In Conversation with T. Kelly Mason

Flaunt Magazine

Part of Flaunt's artist portfolio from the Oh La La Land issue :


Filmmaker, DJ, and contemporary artist T. Kelly Mason has an MFA from the Art Center College of Design, Pasadena—where he now teaches—and lives and works in Los Angeles. His work spans multiple disciplines, often instilling with a particular luminescence through the incorporation of moving images, sound, and electronic components. He was featured in a solo show—Nocturne—at the Hammer Museum in L.A. in 2011, and in 2013 his temporary art project, re: Members, tc: showed at the Bass Museum of Art, Miami Beach. With work that ranges over a wide aesthetic field, an essential component of Mason’s exhibitions is thematic and visual congruence. “Visually, artworks have much in common with design objects.” Mason says on the organization of his shows, “They have style. They occupy a room. I tell my students, ‘don’t pretend to be above that, or someone else with style will arrange the work for you. If you want agency, then you make those decisions.’ I map out where the works ought to go.“ We took a stroll around the grounds of the Norton Simon Museum with Mason, sipping Perrier, and enquired after his state.
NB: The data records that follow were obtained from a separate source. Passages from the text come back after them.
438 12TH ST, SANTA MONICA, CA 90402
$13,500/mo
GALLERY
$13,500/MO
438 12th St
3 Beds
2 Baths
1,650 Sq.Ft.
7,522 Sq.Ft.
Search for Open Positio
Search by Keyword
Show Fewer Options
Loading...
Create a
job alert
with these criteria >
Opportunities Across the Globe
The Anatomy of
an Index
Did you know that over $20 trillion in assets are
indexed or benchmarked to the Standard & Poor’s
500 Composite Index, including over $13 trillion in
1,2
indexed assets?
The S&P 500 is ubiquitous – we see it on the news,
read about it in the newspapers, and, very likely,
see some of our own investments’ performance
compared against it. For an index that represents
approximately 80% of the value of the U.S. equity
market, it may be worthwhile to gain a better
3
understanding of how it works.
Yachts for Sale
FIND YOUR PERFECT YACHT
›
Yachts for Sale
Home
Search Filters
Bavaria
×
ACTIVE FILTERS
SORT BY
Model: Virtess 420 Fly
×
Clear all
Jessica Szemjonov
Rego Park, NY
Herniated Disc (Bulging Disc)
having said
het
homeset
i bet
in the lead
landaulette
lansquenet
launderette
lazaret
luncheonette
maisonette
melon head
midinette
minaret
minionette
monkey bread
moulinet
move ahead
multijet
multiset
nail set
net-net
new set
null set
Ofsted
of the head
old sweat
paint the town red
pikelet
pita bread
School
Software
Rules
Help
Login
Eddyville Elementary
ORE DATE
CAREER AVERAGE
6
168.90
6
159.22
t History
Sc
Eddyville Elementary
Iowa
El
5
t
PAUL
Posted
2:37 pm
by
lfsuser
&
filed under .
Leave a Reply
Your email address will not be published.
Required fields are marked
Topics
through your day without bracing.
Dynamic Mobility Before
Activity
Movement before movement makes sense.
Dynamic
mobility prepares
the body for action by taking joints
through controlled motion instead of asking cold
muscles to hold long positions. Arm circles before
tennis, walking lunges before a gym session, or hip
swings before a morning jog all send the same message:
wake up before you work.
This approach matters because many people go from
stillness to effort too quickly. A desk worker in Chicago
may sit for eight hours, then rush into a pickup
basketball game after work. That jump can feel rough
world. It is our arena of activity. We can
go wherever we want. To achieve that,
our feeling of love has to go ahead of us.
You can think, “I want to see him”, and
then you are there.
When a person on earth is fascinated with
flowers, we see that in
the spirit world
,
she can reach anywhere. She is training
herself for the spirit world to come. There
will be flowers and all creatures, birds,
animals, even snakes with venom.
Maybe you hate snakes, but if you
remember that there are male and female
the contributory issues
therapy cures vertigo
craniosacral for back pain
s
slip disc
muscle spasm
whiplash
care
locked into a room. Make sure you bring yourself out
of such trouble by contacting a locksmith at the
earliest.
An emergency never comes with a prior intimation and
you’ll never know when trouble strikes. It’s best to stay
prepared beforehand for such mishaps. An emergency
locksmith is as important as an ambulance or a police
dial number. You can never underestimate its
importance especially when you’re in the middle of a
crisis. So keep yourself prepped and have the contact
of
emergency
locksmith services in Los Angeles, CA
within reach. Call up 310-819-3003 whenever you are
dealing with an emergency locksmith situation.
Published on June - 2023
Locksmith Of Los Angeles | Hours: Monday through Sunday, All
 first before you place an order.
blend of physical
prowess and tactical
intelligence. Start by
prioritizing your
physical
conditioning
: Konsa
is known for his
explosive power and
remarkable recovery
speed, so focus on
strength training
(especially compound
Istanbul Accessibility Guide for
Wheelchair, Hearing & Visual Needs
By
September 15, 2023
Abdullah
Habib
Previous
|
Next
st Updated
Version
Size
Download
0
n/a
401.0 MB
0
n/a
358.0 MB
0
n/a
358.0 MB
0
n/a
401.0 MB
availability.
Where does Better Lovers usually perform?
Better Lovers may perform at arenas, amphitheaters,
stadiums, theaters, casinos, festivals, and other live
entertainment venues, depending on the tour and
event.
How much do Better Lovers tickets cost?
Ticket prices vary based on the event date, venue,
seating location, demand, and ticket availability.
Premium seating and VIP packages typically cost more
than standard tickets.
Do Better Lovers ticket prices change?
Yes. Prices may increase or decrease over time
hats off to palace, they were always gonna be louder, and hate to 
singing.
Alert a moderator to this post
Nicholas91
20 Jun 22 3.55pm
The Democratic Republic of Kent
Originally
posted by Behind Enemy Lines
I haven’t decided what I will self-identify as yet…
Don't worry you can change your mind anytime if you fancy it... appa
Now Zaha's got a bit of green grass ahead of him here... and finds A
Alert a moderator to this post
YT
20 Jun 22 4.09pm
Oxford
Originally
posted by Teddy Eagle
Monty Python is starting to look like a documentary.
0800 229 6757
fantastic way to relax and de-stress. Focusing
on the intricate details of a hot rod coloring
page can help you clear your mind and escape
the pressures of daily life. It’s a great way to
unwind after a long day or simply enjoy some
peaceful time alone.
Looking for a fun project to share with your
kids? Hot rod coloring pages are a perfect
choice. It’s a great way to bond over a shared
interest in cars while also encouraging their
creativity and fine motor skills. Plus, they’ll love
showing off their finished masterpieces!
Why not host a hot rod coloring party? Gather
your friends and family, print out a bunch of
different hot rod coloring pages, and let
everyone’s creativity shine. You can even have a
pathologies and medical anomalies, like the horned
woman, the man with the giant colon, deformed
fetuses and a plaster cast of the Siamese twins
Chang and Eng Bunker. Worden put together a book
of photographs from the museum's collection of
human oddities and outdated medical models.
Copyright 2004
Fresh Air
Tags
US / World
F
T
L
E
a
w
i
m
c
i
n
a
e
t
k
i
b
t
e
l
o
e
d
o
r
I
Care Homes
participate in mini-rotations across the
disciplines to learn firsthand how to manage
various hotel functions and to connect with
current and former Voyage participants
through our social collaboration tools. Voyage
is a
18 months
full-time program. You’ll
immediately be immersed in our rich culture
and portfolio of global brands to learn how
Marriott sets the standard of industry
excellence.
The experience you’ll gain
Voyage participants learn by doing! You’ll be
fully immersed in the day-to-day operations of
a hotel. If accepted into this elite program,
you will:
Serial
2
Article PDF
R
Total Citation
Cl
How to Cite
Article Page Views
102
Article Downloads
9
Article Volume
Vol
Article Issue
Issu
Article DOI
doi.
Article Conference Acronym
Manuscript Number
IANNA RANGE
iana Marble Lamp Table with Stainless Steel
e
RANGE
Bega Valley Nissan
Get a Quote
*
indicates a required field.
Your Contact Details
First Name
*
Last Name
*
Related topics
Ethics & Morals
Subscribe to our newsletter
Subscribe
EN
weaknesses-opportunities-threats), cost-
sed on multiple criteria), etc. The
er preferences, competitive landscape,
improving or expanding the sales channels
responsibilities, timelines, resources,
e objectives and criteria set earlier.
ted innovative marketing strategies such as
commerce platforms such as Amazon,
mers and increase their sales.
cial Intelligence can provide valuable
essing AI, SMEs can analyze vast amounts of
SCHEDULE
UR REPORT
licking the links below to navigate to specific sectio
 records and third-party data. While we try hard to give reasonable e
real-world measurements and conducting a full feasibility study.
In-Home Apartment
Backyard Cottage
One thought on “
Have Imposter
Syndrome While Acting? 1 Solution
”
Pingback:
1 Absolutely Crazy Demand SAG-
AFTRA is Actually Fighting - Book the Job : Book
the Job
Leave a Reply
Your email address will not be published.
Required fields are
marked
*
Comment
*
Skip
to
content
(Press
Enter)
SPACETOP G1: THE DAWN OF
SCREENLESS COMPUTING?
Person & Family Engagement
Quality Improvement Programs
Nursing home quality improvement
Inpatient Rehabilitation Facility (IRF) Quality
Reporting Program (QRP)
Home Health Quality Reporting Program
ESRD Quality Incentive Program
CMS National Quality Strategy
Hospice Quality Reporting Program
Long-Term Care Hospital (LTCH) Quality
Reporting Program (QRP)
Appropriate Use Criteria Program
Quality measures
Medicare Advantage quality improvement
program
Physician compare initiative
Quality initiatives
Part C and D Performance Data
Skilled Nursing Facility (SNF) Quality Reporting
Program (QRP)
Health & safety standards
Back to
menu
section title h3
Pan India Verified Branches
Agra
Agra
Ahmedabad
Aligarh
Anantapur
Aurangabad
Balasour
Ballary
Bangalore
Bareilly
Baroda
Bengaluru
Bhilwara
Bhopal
What does beauty mean to you?

Beauty (with a capital B) is the free play between imagination and understanding. Kant said that. That works for me. It opens up the possibility of Beauty in things that are beautiful (small b) and handsome, monumentally ugly, funny, political, smart, and sick. As Ad Reinhardt wrote, “The unfathomable in art is not unfathomable.” All art has a purpose, but some purposes are more respectable than others.


What do you think the art market will look like in five years?

I imagine a beautiful person and her friends will be looking at expensive objects. In other words, the symbolic power of cultural capital will continue to be cashed in and the inverse relationship of the amount cashed in to the symbolic power of cultural capital will remain unchanged.


Do you always act on your first impulse, or do you plan your pieces meticulously?  

Ideas are impulsive, but it’s a long trip to make the things real. It's how, not if, the improvisations and problem solving are expressed, that’s in the work I admire. I’ve done design and public work that’s fabricated end to end, but you still have to show up and make adjustments. I get weirded out when people try too hard to make thinking disappear.


Does some of the energy of the artist transfer through to the viewer?

I get joy, sometimes frustration and the occasional madness when I experience the best work. Energy transfer is real but channeling it is a fraud. Energy has shapes and the edges of those shapes might even resemble an inner life, but it’s composition that makes it go. It’s possible to play a happy song when you are feeling blue. Composition works.